===== Selected passage

# Starter solenoid problems



## Doug Boyd (Oct 11, 2004)

In replacing the starter solenoid on my 1956 International 300 Utility, Im getting nothing on the key turn. Im wondering if I have crossed wires somehow. I replaced the solenoid because the + wire from the battery to the solenoid was getting very hot and the tractor would not turn over, it would just chug along. In the last attempt to get it started before replacing the solenoid, the + battery cable got so hot that it started smoking where it attached to the battery. 
There are two wires coming from the key switch, one is a small wire with a prong connector and the other is a little bigger wire with a round connector. Then theres the + battery cable.
Could someone please refresh my memory as to what goes where ? Which lug on the solenoid does the battery cable go to ?
What about the two smaller wires from the key switch ? The solenoid has two large lugs and two small posts designated S and I.
Any help would be greatly appreciated.

Thanks


----------



## tisenberg (Sep 20, 2003)

Sorry, don't know much about the 300, hopefully more help is below...

Interesting link: http://www.ytmag.com/farmall/messages/143644.html


----------



## parts man (Sep 24, 2003)

Doug, welcome to TF.com!
On your 300, is it still 6V, or has it been switched to 12V system??


----------



## Doug Boyd (Oct 11, 2004)

I think its still 6 volt. There is no alternator, only a generator. By the way, thanks for the welcome. I have a feeling I may be asking a lot of questions on here. Im tractor stupid and have an old one to start out with.


----------



## Ernie (Mar 18, 2004)

Doug welcome to TF.. 


I don't believe that anyone who owns a tractor is stupid just a new learning curve:furious:


----------



## parts man (Sep 24, 2003)

Doug, I went into a little more detail in the Farmall forum. It sounds like you bought a generic solonoid, for your tractor, you'll need a 6V solonoid if it's still 6 V system. The 6V system was + ground too. (Doesn't matter for solonoid, just good to know.)


----------



## Doug Boyd (Oct 11, 2004)

Partsman, I had a few more questions on the Farmall thread.
Would you mind taking another look over there?


----------



## parts man (Sep 24, 2003)

:thumbsup: NP I'm on it!


----------

==========
===== Data for processing

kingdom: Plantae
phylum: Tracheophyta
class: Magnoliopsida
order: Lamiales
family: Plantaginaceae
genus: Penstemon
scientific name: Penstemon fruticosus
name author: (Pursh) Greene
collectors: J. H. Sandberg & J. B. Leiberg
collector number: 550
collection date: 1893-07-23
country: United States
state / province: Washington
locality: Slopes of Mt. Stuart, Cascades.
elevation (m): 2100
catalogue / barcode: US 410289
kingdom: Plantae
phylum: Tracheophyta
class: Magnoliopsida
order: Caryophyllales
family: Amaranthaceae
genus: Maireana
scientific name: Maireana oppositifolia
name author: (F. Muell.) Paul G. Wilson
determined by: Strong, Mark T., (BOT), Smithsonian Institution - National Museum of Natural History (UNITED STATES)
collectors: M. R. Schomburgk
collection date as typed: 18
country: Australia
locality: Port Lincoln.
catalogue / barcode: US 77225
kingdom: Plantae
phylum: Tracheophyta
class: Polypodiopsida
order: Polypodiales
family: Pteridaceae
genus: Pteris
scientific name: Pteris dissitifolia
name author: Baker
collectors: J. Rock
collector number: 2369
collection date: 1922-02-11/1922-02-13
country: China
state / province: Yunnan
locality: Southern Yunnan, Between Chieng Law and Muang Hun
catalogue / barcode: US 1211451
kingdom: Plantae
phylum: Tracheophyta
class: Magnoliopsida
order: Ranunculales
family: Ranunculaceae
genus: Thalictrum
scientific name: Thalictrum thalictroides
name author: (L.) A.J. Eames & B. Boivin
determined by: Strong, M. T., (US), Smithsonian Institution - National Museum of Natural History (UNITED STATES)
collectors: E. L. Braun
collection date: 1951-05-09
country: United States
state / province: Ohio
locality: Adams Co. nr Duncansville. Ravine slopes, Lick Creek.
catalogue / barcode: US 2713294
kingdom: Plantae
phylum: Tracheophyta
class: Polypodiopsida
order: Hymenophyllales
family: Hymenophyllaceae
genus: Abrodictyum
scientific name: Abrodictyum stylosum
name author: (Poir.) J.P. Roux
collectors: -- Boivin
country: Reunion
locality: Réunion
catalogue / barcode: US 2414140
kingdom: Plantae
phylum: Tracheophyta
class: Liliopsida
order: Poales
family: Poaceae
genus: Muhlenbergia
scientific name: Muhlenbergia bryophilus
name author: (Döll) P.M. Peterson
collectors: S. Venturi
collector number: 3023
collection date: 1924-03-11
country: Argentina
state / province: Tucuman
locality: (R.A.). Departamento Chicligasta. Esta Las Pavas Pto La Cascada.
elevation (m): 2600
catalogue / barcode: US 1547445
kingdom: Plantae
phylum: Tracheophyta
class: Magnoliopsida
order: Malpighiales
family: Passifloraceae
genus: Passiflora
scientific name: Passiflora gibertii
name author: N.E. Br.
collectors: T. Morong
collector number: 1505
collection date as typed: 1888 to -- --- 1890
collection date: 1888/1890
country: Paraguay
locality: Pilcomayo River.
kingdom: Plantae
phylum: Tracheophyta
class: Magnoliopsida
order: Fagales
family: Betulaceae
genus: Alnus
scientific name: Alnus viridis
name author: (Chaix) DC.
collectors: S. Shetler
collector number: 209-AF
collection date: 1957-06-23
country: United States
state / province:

==========

To be done »
[A] In the forum thread about starter solenoid problems, what tractor is Doug Boyd working on?
[B] Reproduce the rows word for word from their first line up to and including the line with "name author: (Poir.) J.P. Roux".

Results by task »
[A] A 1956 International 300 Utility.

[B]
kingdom: Plantae
phylum: Tracheophyta
class: Magnoliopsida
order: Lamiales
family: Plantaginaceae
genus: Penstemon
scientific name: Penstemon fruticosus
name author: (Pursh) Greene
collectors: J. H. Sandberg & J. B. Leiberg
collector number: 550
collection date: 1893-07-23
country: United States
state / province: Washington
locality: Slopes of Mt. Stuart, Cascades.
elevation (m): 2100
catalogue / barcode: US 410289
kingdom: Plantae
phylum: Tracheophyta
class: Magnoliopsida
order: Caryophyllales
family: Amaranthaceae
genus: Maireana
scientific name: Maireana oppositifolia
name author: (F. Muell.) Paul G. Wilson
determined by: Strong, Mark T., (BOT), Smithsonian Institution - National Museum of Natural History (UNITED STATES)
collectors: M. R. Schomburgk
collection date as typed: 18
country: Australia
locality: Port Lincoln.
catalogue / barcode: US 77225
kingdom: Plantae
phylum: Tracheophyta
class: Polypodiopsida
order: Polypodiales
family: Pteridaceae
genus: Pteris
scientific name: Pteris dissitifolia
name author: Baker
collectors: J. Rock
collector number: 2369
collection date: 1922-02-11/1922-02-13
country: China
state / province: Yunnan
locality: Southern Yunnan, Between Chieng Law and Muang Hun
catalogue / barcode: US 1211451
kingdom: Plantae
phylum: Tracheophyta
class: Magnoliopsida
order: Ranunculales
family: Ranunculaceae
genus: Thalictrum
scientific name: Thalictrum thalictroides
name author: (L.) A.J. Eames & B. Boivin
determined by: Strong, M. T., (US), Smithsonian Institution - National Museum of Natural History (UNITED STATES)
collectors: E. L. Braun
collection date: 1951-05-09
country: United States
state / province: Ohio
locality: Adams Co. nr Duncansville. Ravine slopes, Lick Creek.
catalogue / barcode: US 2713294
kingdom: Plantae
phylum: Tracheophyta
class: Polypodiopsida
order: Hymenophyllales
family: Hymenophyllaceae
genus: Abrodictyum
scientific name: Abrodictyum stylosum
name author: (Poir.) J.P. Roux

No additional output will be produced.